*** Opening Records ***
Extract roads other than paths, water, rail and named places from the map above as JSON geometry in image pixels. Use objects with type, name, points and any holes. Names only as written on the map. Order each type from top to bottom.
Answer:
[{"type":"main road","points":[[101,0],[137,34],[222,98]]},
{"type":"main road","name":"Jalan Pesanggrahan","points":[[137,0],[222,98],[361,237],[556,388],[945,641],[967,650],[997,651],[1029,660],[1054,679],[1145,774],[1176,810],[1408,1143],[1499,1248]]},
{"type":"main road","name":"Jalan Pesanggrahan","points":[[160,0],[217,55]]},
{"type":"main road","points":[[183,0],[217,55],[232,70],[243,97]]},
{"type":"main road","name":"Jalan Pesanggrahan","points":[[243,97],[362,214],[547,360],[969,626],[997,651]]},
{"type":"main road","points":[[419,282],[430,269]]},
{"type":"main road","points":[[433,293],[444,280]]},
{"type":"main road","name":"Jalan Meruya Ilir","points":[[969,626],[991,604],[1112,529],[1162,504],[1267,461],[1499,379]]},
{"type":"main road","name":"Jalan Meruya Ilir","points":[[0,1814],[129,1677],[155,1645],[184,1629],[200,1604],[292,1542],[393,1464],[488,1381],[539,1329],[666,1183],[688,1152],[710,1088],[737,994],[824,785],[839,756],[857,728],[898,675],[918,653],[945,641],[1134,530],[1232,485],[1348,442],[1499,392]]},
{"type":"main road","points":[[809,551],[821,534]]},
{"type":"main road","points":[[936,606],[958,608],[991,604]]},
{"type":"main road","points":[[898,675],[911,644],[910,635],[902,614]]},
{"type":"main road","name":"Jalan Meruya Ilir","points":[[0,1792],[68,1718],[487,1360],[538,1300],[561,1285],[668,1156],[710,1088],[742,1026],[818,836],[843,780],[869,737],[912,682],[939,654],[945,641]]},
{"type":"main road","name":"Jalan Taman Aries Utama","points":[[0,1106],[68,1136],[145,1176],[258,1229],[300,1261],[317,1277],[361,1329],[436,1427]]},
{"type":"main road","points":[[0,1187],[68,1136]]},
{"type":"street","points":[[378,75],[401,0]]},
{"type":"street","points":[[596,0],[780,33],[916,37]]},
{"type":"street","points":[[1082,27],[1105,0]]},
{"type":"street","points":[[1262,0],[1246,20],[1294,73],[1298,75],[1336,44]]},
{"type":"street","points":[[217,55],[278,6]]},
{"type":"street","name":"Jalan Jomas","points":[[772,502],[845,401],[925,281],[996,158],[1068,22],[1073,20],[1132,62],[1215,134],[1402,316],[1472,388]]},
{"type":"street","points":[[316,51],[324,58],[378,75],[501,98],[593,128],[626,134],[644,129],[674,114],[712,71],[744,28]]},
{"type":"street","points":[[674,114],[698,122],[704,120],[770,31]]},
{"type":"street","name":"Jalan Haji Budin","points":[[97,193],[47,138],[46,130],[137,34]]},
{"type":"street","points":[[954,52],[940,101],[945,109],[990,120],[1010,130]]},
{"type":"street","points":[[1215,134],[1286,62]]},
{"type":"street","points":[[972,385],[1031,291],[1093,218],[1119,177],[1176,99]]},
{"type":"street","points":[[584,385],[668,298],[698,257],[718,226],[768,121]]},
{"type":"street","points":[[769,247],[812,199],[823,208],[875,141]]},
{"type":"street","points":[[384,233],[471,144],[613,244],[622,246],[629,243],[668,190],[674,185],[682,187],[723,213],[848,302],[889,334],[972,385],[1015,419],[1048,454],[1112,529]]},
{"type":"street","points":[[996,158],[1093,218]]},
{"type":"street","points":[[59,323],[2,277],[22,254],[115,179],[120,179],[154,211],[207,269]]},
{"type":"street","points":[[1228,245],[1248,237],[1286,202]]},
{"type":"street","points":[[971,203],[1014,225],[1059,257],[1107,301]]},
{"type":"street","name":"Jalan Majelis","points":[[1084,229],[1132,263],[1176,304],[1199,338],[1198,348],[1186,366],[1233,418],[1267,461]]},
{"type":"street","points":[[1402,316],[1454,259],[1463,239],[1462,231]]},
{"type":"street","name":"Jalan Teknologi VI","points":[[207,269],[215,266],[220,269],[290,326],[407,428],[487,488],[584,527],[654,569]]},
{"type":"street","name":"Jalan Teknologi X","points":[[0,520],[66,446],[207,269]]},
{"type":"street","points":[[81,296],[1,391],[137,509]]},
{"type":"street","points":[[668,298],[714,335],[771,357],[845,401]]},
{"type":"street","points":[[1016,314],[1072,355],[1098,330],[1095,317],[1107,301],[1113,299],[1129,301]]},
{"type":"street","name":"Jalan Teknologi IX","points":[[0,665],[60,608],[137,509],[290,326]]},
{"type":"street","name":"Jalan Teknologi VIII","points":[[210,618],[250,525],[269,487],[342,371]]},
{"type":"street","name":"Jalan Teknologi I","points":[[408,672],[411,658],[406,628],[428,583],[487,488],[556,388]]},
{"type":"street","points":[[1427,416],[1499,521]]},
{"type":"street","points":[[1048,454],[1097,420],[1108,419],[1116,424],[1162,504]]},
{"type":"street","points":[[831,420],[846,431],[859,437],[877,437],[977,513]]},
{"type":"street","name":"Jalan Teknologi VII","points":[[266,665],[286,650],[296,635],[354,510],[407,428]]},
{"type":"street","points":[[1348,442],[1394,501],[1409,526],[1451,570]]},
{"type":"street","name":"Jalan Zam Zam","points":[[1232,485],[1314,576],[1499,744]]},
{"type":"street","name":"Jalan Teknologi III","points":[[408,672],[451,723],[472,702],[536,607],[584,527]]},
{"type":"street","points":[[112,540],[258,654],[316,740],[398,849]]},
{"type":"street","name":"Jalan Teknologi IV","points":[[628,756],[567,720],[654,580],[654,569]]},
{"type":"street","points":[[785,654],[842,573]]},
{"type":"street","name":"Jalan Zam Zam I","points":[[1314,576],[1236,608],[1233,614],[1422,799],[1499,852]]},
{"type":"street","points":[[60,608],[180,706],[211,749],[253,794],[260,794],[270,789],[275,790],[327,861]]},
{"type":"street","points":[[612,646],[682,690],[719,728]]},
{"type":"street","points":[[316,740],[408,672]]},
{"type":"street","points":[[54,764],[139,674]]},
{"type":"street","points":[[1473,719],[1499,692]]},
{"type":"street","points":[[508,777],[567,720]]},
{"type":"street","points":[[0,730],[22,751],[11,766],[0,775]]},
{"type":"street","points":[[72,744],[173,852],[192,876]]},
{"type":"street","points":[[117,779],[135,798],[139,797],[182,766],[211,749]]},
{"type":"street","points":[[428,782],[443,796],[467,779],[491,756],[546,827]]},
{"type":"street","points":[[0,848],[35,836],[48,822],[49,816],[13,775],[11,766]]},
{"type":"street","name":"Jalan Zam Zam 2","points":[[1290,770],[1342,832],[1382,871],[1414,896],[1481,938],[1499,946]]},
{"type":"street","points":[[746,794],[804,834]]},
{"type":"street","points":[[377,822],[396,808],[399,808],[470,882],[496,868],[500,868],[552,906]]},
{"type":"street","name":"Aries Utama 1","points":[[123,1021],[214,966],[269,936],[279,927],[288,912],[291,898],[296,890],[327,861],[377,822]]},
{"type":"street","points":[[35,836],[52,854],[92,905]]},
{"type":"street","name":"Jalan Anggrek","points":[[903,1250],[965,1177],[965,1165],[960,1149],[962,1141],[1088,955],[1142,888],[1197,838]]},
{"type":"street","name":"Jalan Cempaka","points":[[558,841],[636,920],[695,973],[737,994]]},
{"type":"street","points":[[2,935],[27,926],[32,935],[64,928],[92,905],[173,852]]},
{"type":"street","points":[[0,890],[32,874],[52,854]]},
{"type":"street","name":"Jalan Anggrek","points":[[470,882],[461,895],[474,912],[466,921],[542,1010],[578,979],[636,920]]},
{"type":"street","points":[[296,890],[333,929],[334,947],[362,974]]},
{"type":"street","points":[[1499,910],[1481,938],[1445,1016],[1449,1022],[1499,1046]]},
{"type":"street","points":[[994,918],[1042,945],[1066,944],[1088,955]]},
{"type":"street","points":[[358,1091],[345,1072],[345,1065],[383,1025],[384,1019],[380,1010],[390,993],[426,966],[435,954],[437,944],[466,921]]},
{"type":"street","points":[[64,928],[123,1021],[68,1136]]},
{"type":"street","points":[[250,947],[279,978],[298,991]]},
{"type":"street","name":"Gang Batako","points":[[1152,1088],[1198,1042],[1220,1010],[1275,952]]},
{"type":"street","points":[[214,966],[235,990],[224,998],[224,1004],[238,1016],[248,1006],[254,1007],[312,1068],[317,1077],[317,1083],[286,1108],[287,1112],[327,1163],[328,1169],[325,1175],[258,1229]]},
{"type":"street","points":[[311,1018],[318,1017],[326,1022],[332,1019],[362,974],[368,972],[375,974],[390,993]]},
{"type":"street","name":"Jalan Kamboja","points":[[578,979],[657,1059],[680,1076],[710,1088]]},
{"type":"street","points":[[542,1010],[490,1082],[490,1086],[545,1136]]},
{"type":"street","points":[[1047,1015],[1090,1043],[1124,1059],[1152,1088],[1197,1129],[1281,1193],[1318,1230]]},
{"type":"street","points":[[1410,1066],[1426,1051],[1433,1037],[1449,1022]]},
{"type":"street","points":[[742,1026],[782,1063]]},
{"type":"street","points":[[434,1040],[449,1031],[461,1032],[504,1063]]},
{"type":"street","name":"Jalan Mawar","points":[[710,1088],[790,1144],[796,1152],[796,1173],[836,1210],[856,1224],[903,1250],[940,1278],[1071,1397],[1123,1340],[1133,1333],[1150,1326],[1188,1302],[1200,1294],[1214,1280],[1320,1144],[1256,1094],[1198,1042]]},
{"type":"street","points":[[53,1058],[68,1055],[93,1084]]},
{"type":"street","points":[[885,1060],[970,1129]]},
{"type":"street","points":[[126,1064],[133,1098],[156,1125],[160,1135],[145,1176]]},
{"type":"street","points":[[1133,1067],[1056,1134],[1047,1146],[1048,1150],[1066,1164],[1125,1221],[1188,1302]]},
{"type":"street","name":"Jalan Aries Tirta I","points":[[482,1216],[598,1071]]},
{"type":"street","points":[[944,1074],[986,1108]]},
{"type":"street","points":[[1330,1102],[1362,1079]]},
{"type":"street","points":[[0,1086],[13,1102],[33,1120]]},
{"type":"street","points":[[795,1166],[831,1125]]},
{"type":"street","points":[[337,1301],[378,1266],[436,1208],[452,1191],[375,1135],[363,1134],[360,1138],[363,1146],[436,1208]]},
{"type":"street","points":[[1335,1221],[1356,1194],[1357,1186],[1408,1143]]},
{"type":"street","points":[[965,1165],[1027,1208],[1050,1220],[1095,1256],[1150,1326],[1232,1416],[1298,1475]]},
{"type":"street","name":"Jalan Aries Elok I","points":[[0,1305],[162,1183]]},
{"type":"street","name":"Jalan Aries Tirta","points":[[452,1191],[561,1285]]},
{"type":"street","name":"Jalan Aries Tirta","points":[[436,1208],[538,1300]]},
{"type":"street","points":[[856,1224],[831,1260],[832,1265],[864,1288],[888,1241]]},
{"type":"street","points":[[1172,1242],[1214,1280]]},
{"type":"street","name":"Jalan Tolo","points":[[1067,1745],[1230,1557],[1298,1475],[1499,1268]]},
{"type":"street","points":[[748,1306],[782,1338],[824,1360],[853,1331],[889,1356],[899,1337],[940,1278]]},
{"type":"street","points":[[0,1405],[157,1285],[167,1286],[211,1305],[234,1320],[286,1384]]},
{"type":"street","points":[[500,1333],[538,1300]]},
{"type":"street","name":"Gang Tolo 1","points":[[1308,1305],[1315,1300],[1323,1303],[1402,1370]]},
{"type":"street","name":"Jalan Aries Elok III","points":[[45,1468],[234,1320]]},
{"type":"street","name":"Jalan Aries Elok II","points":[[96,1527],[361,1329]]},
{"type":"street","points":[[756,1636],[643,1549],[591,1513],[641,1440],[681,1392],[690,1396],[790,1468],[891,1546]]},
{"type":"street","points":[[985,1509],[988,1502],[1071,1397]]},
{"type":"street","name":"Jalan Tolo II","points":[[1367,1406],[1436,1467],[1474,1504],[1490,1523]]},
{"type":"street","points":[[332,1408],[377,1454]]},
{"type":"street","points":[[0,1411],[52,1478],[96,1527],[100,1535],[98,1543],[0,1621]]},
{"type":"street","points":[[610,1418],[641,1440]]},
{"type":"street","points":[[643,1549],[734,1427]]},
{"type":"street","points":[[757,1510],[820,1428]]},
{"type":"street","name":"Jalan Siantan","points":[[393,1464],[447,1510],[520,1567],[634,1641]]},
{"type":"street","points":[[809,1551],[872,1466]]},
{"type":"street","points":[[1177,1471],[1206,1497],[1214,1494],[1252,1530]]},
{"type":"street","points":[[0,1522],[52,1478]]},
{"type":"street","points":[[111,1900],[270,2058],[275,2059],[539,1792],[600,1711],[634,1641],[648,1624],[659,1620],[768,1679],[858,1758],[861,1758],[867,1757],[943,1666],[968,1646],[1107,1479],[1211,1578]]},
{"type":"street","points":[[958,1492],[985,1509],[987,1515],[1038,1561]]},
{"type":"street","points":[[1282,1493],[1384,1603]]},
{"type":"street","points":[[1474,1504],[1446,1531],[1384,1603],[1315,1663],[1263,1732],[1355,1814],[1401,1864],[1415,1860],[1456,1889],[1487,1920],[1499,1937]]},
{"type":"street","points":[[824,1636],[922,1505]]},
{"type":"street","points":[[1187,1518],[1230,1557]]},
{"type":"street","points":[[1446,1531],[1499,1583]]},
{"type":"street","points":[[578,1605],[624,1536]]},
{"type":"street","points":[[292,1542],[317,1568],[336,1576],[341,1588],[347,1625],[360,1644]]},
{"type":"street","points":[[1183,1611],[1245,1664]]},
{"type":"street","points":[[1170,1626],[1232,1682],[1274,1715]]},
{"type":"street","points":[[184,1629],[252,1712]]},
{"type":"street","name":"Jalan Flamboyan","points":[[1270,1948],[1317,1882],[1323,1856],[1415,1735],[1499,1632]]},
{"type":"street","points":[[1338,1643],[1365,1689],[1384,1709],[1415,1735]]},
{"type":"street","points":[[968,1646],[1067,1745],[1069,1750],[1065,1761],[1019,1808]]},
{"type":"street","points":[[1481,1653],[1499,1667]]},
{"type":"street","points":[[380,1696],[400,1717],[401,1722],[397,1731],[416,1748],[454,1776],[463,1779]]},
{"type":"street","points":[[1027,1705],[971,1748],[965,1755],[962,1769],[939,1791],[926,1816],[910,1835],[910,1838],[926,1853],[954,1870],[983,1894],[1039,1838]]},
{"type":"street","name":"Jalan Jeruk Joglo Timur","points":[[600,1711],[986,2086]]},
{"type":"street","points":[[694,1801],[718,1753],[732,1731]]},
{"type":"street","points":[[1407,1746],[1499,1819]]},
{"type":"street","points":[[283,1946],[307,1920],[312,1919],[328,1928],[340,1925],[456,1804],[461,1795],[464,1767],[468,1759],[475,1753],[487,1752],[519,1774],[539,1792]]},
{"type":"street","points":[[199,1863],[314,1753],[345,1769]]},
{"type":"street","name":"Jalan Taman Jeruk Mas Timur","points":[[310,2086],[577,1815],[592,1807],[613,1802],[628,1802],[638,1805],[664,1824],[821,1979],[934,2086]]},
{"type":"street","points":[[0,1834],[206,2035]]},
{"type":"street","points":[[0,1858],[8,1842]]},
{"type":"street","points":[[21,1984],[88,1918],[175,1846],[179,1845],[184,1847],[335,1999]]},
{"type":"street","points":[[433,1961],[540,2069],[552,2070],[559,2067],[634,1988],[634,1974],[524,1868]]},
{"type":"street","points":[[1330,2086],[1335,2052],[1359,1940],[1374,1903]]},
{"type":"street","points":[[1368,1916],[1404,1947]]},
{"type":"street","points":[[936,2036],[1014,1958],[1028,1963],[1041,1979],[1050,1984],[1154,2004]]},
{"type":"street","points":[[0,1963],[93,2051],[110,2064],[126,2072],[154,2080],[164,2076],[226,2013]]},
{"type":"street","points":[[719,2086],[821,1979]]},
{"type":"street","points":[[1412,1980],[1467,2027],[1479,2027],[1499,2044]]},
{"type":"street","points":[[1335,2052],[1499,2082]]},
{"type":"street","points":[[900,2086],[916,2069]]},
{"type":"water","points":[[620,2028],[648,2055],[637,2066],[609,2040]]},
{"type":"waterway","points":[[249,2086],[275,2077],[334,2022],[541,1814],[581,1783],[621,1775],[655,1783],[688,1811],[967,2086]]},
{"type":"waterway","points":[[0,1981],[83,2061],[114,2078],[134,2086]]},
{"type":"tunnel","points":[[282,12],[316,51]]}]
*** Closing Records ***
• What is expected:
Copy the lines above that hold the word "Tolo".

• Result below:
{"type":"street","name":"Jalan Tolo","points":[[1067,1745],[1230,1557],[1298,1475],[1499,1268]]},
{"type":"street","name":"Gang Tolo 1","points":[[1308,1305],[1315,1300],[1323,1303],[1402,1370]]},
{"type":"street","name":"Jalan Tolo II","points":[[1367,1406],[1436,1467],[1474,1504],[1490,1523]]},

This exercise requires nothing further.